ABOUT THIS EXERCISE: Look in the data below for the line that has "the tree at [28,183] 12.77", then print exactly every line from there through the line that has "the man with sunglasses at (896,610) 11.10", leaving pictures out.
-- EXERCISE MATERIALS follows --
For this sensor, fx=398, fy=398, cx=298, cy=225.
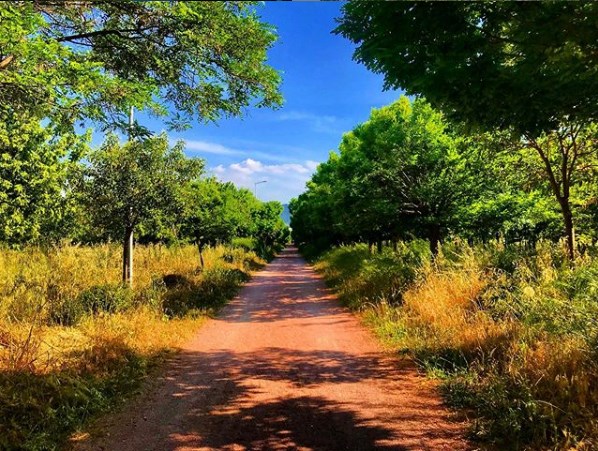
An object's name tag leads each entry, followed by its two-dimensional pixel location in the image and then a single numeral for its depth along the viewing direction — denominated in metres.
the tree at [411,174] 11.66
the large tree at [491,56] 2.92
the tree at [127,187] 10.98
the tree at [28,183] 12.77
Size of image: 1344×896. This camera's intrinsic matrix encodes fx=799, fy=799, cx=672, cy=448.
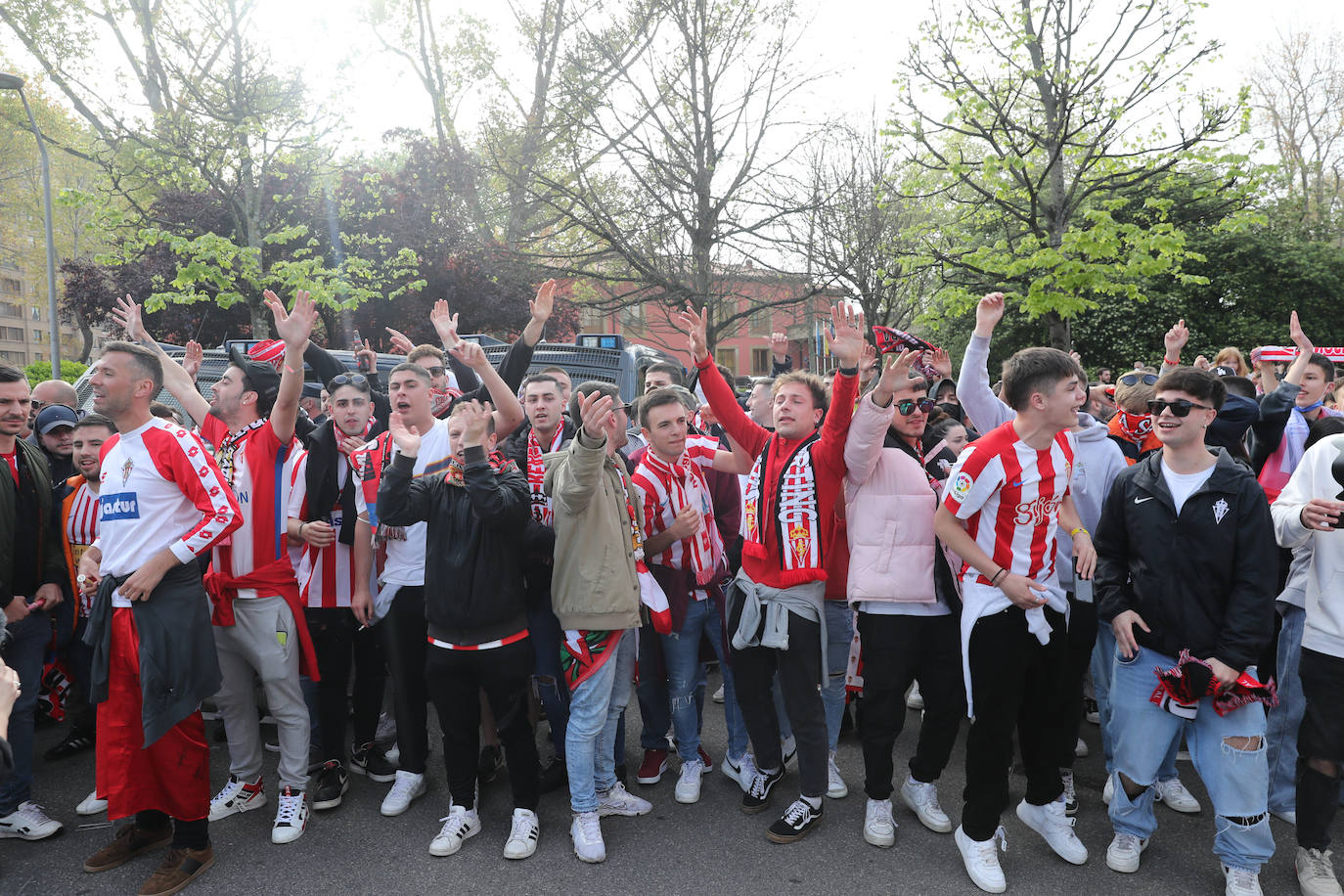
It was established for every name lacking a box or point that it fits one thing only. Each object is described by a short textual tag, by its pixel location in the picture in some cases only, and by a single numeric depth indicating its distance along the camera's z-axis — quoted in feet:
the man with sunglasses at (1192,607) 9.66
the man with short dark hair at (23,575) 11.92
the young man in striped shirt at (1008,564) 10.27
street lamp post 44.07
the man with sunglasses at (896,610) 11.10
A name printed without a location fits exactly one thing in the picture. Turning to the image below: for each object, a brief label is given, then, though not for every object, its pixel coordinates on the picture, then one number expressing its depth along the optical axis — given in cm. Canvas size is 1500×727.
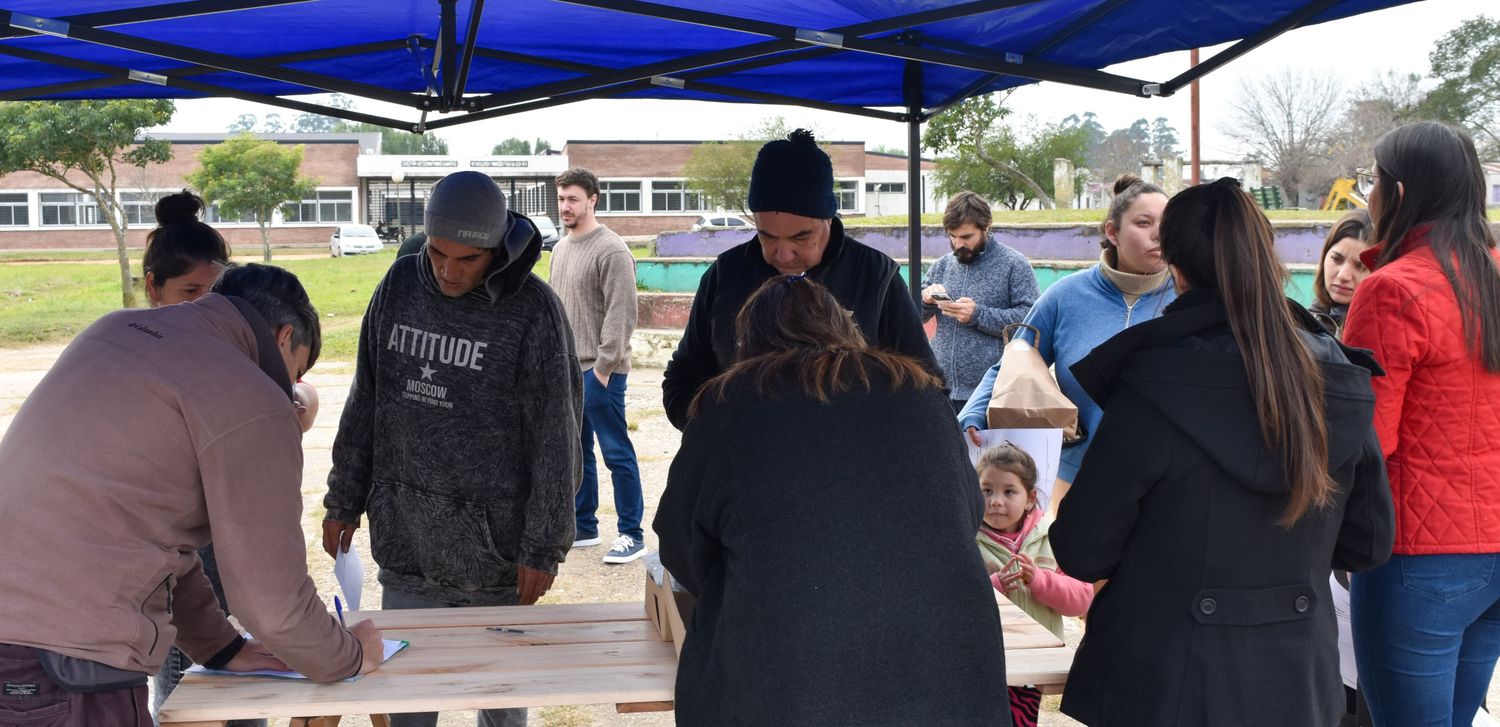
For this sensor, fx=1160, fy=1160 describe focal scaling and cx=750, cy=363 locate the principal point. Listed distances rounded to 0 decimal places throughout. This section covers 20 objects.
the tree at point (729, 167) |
-- EXERCISE MATERIALS concluded --
TASK OUTPUT:
the tree at [28,183] 12.77
Size of image: 1344×896. This camera's intrinsic matrix encodes fx=799, fy=799, cx=672, cy=448.
It was established for every name lacking a box or point that it fits one thing only. Each object is described by a short textual tag, by its pixel location in the picture in some cases only, and by a single numeric depth indicating its distance along the camera's z-axis — quoted in feet:
the man with sunglasses at (1192,607) 9.66
the man with short dark hair at (23,575) 11.92
the young man in striped shirt at (1008,564) 10.27
street lamp post 44.07
the man with sunglasses at (896,610) 11.10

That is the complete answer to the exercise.